## Start THE INPUT
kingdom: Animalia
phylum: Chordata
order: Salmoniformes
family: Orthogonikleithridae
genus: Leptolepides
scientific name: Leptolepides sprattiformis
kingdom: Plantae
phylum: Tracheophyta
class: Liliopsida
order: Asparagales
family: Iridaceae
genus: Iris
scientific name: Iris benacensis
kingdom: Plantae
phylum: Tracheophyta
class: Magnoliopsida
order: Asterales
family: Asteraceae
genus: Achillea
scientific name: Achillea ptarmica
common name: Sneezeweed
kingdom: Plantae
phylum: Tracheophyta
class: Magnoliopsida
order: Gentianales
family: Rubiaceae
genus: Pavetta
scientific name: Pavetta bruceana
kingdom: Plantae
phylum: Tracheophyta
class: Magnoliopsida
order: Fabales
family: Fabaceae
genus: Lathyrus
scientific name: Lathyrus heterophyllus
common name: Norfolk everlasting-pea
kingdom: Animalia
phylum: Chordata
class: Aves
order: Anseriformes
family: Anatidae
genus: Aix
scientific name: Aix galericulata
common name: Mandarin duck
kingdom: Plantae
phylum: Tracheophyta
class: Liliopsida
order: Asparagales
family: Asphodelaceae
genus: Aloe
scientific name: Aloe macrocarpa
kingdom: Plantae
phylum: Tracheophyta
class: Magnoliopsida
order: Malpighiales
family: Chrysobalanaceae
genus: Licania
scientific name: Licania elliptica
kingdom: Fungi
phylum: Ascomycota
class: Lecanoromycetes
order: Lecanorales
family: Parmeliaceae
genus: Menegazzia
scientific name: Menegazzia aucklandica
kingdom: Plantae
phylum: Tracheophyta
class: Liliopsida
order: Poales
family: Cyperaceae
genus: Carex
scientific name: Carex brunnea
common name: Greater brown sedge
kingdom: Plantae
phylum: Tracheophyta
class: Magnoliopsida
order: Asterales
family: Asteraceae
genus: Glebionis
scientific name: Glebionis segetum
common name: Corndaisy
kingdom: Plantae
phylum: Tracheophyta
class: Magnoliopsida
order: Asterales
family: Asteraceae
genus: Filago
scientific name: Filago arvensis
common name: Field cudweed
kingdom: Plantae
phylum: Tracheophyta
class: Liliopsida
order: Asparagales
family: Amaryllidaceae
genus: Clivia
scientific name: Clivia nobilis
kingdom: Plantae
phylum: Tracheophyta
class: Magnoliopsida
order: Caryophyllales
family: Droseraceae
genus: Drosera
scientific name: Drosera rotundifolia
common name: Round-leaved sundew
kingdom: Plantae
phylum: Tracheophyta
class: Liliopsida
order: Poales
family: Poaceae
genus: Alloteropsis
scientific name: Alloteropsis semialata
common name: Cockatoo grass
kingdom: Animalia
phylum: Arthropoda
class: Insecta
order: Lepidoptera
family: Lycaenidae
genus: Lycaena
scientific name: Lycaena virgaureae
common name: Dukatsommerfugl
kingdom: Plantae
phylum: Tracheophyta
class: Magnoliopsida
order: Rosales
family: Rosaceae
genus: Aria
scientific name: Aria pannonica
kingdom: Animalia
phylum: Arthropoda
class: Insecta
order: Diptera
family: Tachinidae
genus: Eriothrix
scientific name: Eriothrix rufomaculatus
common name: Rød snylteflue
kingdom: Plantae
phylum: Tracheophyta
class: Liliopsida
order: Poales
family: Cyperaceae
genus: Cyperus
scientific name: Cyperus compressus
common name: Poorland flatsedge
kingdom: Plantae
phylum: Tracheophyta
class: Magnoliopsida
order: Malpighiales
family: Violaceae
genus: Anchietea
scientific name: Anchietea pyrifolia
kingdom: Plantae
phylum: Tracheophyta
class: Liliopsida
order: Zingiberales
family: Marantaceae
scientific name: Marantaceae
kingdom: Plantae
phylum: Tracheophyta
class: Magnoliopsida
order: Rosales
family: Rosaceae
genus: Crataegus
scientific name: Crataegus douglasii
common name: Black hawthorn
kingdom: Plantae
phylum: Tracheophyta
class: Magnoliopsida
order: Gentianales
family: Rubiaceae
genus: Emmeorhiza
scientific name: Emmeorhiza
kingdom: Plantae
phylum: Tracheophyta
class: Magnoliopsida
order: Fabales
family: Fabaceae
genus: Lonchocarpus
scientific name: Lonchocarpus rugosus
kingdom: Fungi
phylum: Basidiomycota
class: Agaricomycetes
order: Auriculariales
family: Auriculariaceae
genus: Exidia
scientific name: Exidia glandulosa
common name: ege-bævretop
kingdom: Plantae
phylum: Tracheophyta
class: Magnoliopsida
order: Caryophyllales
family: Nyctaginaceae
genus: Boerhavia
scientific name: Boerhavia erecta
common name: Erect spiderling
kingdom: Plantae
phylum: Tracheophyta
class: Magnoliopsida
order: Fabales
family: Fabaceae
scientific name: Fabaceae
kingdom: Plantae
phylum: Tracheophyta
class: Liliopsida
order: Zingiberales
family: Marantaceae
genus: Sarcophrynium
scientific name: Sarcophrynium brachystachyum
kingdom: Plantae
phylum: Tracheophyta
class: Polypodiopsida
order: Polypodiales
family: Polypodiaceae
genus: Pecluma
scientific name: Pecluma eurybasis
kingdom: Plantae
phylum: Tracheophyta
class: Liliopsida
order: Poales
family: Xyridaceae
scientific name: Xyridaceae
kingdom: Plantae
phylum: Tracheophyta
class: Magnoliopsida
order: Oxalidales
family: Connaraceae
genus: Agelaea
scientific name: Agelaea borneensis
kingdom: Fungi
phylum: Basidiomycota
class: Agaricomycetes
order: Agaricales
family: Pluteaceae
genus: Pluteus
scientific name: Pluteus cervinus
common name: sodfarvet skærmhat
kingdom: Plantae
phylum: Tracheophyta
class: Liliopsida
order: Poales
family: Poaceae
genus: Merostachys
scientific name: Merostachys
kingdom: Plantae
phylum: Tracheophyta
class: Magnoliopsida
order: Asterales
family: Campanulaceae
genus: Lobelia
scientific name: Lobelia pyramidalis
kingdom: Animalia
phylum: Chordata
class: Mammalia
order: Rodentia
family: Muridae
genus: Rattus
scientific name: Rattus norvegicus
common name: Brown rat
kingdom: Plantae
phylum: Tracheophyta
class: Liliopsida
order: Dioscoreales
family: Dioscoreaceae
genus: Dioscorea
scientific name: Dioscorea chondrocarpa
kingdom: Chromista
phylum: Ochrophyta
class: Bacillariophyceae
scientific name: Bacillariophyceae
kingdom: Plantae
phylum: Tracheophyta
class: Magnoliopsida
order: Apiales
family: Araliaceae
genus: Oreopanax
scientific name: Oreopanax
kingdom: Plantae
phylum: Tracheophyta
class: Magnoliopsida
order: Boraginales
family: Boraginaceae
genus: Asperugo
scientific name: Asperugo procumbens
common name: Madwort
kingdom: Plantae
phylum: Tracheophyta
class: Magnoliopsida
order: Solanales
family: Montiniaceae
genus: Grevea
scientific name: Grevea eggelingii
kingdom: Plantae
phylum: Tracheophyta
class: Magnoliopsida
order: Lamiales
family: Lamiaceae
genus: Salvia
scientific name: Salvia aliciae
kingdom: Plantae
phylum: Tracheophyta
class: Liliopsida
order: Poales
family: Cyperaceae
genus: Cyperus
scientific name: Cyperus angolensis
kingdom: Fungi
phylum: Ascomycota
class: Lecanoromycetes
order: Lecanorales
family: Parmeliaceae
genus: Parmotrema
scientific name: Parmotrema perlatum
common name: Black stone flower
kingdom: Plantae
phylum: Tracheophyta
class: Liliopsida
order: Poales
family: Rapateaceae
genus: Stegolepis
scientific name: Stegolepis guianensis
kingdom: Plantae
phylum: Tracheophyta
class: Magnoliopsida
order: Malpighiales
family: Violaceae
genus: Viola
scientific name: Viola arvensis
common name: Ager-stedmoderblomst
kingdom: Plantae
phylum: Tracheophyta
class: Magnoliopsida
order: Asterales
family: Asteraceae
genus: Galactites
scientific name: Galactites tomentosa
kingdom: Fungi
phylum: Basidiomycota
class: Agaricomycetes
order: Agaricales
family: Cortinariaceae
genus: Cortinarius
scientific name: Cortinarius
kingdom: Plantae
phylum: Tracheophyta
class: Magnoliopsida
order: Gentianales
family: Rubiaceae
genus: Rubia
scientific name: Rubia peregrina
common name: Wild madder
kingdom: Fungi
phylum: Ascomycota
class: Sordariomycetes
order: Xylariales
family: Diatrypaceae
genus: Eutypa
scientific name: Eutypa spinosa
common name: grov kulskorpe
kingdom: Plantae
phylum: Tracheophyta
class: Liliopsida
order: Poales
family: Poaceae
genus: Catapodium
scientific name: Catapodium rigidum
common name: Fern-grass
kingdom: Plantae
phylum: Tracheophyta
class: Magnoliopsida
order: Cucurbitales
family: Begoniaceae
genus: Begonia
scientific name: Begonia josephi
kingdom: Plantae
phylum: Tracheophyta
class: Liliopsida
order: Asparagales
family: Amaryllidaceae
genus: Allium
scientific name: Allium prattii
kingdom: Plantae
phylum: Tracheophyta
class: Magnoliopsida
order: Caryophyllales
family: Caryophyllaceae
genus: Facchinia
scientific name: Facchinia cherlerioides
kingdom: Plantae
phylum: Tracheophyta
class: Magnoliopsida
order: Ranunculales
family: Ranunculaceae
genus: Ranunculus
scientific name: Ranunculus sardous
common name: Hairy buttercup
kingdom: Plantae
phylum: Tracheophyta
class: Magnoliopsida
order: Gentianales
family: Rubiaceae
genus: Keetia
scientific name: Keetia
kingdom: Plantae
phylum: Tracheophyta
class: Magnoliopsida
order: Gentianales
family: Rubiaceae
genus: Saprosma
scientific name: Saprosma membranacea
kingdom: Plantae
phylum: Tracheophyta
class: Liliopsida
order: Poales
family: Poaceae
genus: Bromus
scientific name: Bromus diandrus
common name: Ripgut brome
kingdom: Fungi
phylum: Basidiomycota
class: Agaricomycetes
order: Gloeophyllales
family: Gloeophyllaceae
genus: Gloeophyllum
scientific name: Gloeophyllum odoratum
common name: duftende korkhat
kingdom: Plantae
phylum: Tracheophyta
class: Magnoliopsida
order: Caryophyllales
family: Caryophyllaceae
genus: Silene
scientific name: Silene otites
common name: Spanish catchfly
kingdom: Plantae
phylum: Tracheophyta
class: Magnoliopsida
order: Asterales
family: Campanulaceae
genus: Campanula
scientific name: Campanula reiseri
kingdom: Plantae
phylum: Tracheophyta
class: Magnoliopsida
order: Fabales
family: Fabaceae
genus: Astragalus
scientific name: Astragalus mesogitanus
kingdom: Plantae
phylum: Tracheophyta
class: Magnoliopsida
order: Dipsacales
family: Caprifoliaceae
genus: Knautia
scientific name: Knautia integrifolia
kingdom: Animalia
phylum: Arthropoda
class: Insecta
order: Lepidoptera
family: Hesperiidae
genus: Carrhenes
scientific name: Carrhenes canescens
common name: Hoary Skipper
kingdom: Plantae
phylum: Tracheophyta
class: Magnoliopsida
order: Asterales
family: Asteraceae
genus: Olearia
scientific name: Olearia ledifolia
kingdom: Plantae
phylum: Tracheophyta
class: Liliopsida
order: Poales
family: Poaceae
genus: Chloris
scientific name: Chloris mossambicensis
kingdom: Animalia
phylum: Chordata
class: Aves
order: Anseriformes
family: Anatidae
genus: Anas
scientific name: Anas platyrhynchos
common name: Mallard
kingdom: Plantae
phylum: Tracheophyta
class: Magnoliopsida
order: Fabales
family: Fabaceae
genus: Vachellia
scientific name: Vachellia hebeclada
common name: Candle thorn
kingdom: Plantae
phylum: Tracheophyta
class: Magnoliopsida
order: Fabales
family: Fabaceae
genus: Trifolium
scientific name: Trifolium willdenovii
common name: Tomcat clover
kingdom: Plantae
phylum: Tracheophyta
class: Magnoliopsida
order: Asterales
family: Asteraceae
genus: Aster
## End THE INPUT
#### [TASK DESCRIPTION]
Can you retype the rows starting at the line containing "genus: Astragalus" and ending with the final line of the rows, copying each line unchanged?

#### [RESULT OF THIS TASK]
genus: Astragalus
scientific name: Astragalus mesogitanus
kingdom: Plantae
phylum: Tracheophyta
class: Magnoliopsida
order: Dipsacales
family: Caprifoliaceae
genus: Knautia
scientific name: Knautia integrifolia
kingdom: Animalia
phylum: Arthropoda
class: Insecta
order: Lepidoptera
family: Hesperiidae
genus: Carrhenes
scientific name: Carrhenes canescens
common name: Hoary Skipper
kingdom: Plantae
phylum: Tracheophyta
class: Magnoliopsida
order: Asterales
family: Asteraceae
genus: Olearia
scientific name: Olearia ledifolia
kingdom: Plantae
phylum: Tracheophyta
class: Liliopsida
order: Poales
family: Poaceae
genus: Chloris
scientific name: Chloris mossambicensis
kingdom: Animalia
phylum: Chordata
class: Aves
order: Anseriformes
family: Anatidae
genus: Anas
scientific name: Anas platyrhynchos
common name: Mallard
kingdom: Plantae
phylum: Tracheophyta
class: Magnoliopsida
order: Fabales
family: Fabaceae
genus: Vachellia
scientific name: Vachellia hebeclada
common name: Candle thorn
kingdom: Plantae
phylum: Tracheophyta
class: Magnoliopsida
order: Fabales
family: Fabaceae
genus: Trifolium
scientific name: Trifolium willdenovii
common name: Tomcat clover
kingdom: Plantae
phylum: Tracheophyta
class: Magnoliopsida
order: Asterales
family: Asteraceae
genus: Aster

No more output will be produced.